(Stored items)
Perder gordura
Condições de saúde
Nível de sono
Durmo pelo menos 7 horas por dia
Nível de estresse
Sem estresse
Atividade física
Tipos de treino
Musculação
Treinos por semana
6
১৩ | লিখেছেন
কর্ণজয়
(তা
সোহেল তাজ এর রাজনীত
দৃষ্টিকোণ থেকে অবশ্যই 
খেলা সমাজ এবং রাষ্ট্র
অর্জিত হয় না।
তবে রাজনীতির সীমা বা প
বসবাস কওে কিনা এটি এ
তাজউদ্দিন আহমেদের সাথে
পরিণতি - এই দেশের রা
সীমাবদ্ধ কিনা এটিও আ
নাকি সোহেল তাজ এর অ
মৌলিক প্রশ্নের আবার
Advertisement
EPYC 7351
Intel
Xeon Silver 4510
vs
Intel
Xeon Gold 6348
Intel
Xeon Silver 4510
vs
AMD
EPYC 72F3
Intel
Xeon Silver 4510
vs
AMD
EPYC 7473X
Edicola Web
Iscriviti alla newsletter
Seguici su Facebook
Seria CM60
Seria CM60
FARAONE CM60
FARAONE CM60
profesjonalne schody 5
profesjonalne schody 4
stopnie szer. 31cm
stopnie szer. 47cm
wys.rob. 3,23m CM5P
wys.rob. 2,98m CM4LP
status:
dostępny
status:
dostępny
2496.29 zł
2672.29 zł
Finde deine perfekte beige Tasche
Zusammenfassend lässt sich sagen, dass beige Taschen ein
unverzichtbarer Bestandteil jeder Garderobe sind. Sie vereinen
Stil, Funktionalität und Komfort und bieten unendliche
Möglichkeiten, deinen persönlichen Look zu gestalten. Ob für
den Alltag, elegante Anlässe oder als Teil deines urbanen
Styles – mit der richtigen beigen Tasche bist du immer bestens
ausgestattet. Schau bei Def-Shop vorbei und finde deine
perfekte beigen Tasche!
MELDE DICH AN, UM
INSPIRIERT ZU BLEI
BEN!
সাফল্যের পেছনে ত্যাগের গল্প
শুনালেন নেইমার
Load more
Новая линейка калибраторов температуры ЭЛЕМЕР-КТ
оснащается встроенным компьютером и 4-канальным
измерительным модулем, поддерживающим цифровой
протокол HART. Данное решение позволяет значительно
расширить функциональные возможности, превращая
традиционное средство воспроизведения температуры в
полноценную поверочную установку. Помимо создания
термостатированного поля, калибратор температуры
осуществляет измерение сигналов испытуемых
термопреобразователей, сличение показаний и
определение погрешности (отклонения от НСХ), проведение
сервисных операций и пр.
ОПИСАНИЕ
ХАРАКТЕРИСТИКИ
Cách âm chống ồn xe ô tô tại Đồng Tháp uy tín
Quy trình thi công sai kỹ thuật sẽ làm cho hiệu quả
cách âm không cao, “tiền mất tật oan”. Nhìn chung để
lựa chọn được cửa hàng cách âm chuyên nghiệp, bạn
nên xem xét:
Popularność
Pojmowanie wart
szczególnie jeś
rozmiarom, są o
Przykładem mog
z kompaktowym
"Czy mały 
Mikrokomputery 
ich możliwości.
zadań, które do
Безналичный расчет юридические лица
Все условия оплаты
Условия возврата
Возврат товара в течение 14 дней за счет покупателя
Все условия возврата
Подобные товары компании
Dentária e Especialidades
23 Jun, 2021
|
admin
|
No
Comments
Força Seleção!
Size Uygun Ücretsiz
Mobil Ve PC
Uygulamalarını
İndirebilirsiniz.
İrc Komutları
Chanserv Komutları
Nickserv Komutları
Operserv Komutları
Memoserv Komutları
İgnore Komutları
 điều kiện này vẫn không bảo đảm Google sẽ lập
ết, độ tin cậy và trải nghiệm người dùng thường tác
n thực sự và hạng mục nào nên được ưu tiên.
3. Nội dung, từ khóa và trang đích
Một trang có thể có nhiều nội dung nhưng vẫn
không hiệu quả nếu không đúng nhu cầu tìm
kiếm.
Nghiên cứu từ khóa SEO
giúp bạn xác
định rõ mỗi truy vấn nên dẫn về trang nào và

- [What you are asked to do]
Exact repetition of every record is required.

- [Written response]
Perder gordura
Condições de saúde
Nível de sono
Durmo pelo menos 7 horas por dia
Nível de estresse
Sem estresse
Atividade física
Tipos de treino
Musculação
Treinos por semana
6
১৩ | লিখেছেন
কর্ণজয়
(তা
সোহেল তাজ এর রাজনীত
দৃষ্টিকোণ থেকে অবশ্যই 
খেলা সমাজ এবং রাষ্ট্র
অর্জিত হয় না।
তবে রাজনীতির সীমা বা প
বসবাস কওে কিনা এটি এ
তাজউদ্দিন আহমেদের সাথে
পরিণতি - এই দেশের রা
সীমাবদ্ধ কিনা এটিও আ
নাকি সোহেল তাজ এর অ
মৌলিক প্রশ্নের আবার
Advertisement
EPYC 7351
Intel
Xeon Silver 4510
vs
Intel
Xeon Gold 6348
Intel
Xeon Silver 4510
vs
AMD
EPYC 72F3
Intel
Xeon Silver 4510
vs
AMD
EPYC 7473X
Edicola Web
Iscriviti alla newsletter
Seguici su Facebook
Seria CM60
Seria CM60
FARAONE CM60
FARAONE CM60
profesjonalne schody 5
profesjonalne schody 4
stopnie szer. 31cm
stopnie szer. 47cm
wys.rob. 3,23m CM5P
wys.rob. 2,98m CM4LP
status:
dostępny
status:
dostępny
2496.29 zł
2672.29 zł
Finde deine perfekte beige Tasche
Zusammenfassend lässt sich sagen, dass beige Taschen ein
unverzichtbarer Bestandteil jeder Garderobe sind. Sie vereinen
Stil, Funktionalität und Komfort und bieten unendliche
Möglichkeiten, deinen persönlichen Look zu gestalten. Ob für
den Alltag, elegante Anlässe oder als Teil deines urbanen
Styles – mit der richtigen beigen Tasche bist du immer bestens
ausgestattet. Schau bei Def-Shop vorbei und finde deine
perfekte beigen Tasche!
MELDE DICH AN, UM
INSPIRIERT ZU BLEI
BEN!
সাফল্যের পেছনে ত্যাগের গল্প
শুনালেন নেইমার
Load more
Новая линейка калибраторов температуры ЭЛЕМЕР-КТ
оснащается встроенным компьютером и 4-канальным
измерительным модулем, поддерживающим цифровой
протокол HART. Данное решение позволяет значительно
расширить функциональные возможности, превращая
традиционное средство воспроизведения температуры в
полноценную поверочную установку. Помимо создания
термостатированного поля, калибратор температуры
осуществляет измерение сигналов испытуемых
термопреобразователей, сличение показаний и
определение погрешности (отклонения от НСХ), проведение
сервисных операций и пр.
ОПИСАНИЕ
ХАРАКТЕРИСТИКИ
Cách âm chống ồn xe ô tô tại Đồng Tháp uy tín
Quy trình thi công sai kỹ thuật sẽ làm cho hiệu quả
cách âm không cao, “tiền mất tật oan”. Nhìn chung để
lựa chọn được cửa hàng cách âm chuyên nghiệp, bạn
nên xem xét:
Popularność
Pojmowanie wart
szczególnie jeś
rozmiarom, są o
Przykładem mog
z kompaktowym
"Czy mały 
Mikrokomputery 
ich możliwości.
zadań, które do
Безналичный расчет юридические лица
Все условия оплаты
Условия возврата
Возврат товара в течение 14 дней за счет покупателя
Все условия возврата
Подобные товары компании
Dentária e Especialidades
23 Jun, 2021
|
admin
|
No
Comments
Força Seleção!
Size Uygun Ücretsiz
Mobil Ve PC
Uygulamalarını
İndirebilirsiniz.
İrc Komutları
Chanserv Komutları
Nickserv Komutları
Operserv Komutları
Memoserv Komutları
İgnore Komutları
 điều kiện này vẫn không bảo đảm Google sẽ lập
ết, độ tin cậy và trải nghiệm người dùng thường tác
n thực sự và hạng mục nào nên được ưu tiên.
3. Nội dung, từ khóa và trang đích
Một trang có thể có nhiều nội dung nhưng vẫn
không hiệu quả nếu không đúng nhu cầu tìm
kiếm.
Nghiên cứu từ khóa SEO
giúp bạn xác
định rõ mỗi truy vấn nên dẫn về trang nào và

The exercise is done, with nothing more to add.